* **Reading text**:
+ + + + + + +
The Wildcats were first and goal on their first drive. They moved the ball down the field, converting a fourth down deep in Nittany Lions territory to set up the and goal situation. This was their chance to catch Penn State sleeping and take command of the game.

The first play saw Justin Jackson go nowhere and added a hold on top of that. Clayton Thorson took a sack on the next play. Then another Jackson run going nowhere. And finally, Thorson felt the pressure on third and goal and heaved a cross-field pass that Penn State corralled.

Northwestern’s 12-play drive into the red zone ended with nothing. And that was about all the Northwestern offense could muster the rest of the way in a 31-7 loss to Penn State at Ryan Field on Saturday.

Clayton Thorson finished the game throwing 19 for 36 for 142 yards. Justin Jackson had 66 yards on 16 carries — his long run was a 28-yard scamper that got docked 15 yards for a facemask at the end. The Wildcats had just 265 total yards and shot themselves in the foot with three turnovers — the one in the red zone on the opening drive, a fumble at midfield on the following Northwestern drive and a Hail Mary pick to end the first half.

But the turnovers were not what hurt Northwestern. Simply, the Wildcats could not get out of the shadow of their own end zone or move the ball. Even a little bit.

Northwestern had six of the first seven drives in the second half end in three and outs. The only one that did not was a four-play drive where Northwestern picked up a first down on the first play. That might as well be a three-and-out for the Wildcats.

The Nittany Lions took advantage as they finally burst through the dam and grew their 10-0 lead into a 31-0 advantage. Northwestern did not score until backup Matt Alviti led a touchdown drive on the team’s final possession.

Even with Northwestern holding Heisman Trophy frontrunner Saquon Barkley to -1 yards in the first half and 75 yards on 16 carries for the game — 53 of those yards came on one play — Northwestern was never in this game. And they could point very clearly to their offense and it anemic play as the reason.

The Wildcats, even down 10-0 at halftime, had every chance to turn this into a game. Instead, they got blown out and beaten up once again. Northwestern had zero answers offensively for a Penn State defense putting pressure on them from all sides. The team had no time or space to execute their offense.

The Wildcats’ offense all season has struggled to give Thorson time to throw. Much less to create the run room for Jackson to get going downhill. Jackson had some flashes of his usual play, but the Nittany Lions eventually closed him down. His running room was limited and he constantly had to avoid rushers in the backfield.
+ + + + + + +
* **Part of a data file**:

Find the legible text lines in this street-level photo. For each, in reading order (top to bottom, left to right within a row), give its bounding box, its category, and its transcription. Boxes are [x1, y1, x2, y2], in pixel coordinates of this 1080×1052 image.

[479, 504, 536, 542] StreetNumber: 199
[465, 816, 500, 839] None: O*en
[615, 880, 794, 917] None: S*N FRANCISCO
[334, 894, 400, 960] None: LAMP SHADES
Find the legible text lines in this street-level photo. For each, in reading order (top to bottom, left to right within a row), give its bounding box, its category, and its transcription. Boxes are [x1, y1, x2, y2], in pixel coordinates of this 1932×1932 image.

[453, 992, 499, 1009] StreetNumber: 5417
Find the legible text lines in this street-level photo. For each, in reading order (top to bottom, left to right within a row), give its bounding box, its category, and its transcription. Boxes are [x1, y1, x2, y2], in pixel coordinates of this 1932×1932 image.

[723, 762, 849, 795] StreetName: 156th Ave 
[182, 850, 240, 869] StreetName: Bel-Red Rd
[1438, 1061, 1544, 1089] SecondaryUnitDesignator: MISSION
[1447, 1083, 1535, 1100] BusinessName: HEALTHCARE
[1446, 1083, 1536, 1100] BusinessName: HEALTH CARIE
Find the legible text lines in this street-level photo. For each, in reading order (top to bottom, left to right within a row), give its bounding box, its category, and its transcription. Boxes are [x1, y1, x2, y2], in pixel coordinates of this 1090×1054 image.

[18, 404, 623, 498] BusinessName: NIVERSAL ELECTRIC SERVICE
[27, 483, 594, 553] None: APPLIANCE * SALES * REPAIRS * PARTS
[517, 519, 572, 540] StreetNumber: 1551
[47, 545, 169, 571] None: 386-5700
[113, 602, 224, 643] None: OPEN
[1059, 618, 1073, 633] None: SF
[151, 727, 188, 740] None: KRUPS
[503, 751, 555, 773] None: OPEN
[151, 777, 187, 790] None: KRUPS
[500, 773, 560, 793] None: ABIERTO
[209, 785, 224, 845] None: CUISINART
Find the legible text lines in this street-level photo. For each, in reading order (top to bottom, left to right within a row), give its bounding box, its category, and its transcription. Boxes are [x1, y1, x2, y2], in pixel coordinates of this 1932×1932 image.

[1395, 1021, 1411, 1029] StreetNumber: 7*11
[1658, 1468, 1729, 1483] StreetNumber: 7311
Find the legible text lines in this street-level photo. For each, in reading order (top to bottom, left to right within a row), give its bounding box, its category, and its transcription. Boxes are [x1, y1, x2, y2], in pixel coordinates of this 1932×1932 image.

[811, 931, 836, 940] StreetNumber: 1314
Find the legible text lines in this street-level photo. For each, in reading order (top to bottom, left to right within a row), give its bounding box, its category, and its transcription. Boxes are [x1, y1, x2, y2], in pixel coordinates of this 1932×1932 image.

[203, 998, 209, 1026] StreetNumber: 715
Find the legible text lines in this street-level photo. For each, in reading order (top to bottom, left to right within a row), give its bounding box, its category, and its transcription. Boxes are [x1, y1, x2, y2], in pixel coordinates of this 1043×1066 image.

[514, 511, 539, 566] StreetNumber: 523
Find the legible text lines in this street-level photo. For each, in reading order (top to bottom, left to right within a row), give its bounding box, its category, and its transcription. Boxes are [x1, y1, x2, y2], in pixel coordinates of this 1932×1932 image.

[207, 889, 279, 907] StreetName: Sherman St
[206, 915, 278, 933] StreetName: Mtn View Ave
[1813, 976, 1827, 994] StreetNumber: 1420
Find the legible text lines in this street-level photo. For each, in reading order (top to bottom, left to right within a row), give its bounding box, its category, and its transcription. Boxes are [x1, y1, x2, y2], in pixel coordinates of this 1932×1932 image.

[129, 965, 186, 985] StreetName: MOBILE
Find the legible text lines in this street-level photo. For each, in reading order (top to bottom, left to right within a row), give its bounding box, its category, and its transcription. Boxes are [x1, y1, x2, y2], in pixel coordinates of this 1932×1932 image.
+ + + + + + +
* **Requirements**:
1 > In the football recap, change "Nittany Lions" to "Penn State" from "The Wildcats were" to "Penn State corralled.", and write out that passage with the change made.
2 > Write the next part of the recap of the Northwestern and Penn State game, picking up after its last sentence.

* **Per-task outputs**:
1 >
The Wildcats were first and goal on their first drive. They moved the ball down the field, converting a fourth down deep in Penn State territory to set up the and goal situation. This was their chance to catch Penn State sleeping and take command of the game.

The first play saw Justin Jackson go nowhere and added a hold on top of that. Clayton Thorson took a sack on the next play. Then another Jackson run going nowhere. And finally, Thorson felt the pressure on third and goal and heaved a cross-field pass that Penn State corralled.

2 >
The same could be said for Thorson.

With little time to throw, Thorson was rushing throws and firing them into tight windows. Penn State was hounding receivers and not giving Thorson many options to deliver the ball.

It seemed as though every problem for Northwestern this season came to a head again against Penn State. Where the defense got consistent penetration and got off the field consistently, growing from struggles in the first weeks of the season, the offense seems to have regressed. The team did not even sniff a consistent bit of moving the ball in the second half.

The Wildcats never figured out how to scheme around their poor blocking or get the ball to playmakers. Maybe there is no way to scheme around an offensive line that consistently gives up pressure like this team does.

Eventually, the defense was going to crack.

Northwestern bit hard on everything involving Saquon Barkley, banking on making enough plays against Chase McSorley to stall drives. McSorley made them pay overall. That was a gamble the Wildcats were willing to lose.

What they were not willing to do was be on the field for most of the game. Or consistently lose the field position battle. It is tough to win any game when Penn State is starting near midfield on every possession. Hunter Niswander is not going to flip field position on his own.

Everything seemed to mount for Northwestern to give Penn State every advantage. Eventually, they just burst through. The Wildcats had no chance.

That has how it has been for much of the year. Northwestern dropped both games they needed to win (or split) to achieve their Big Ten title dreams. Instead, Northwestern is asking itself big questions about where it goes with its offense.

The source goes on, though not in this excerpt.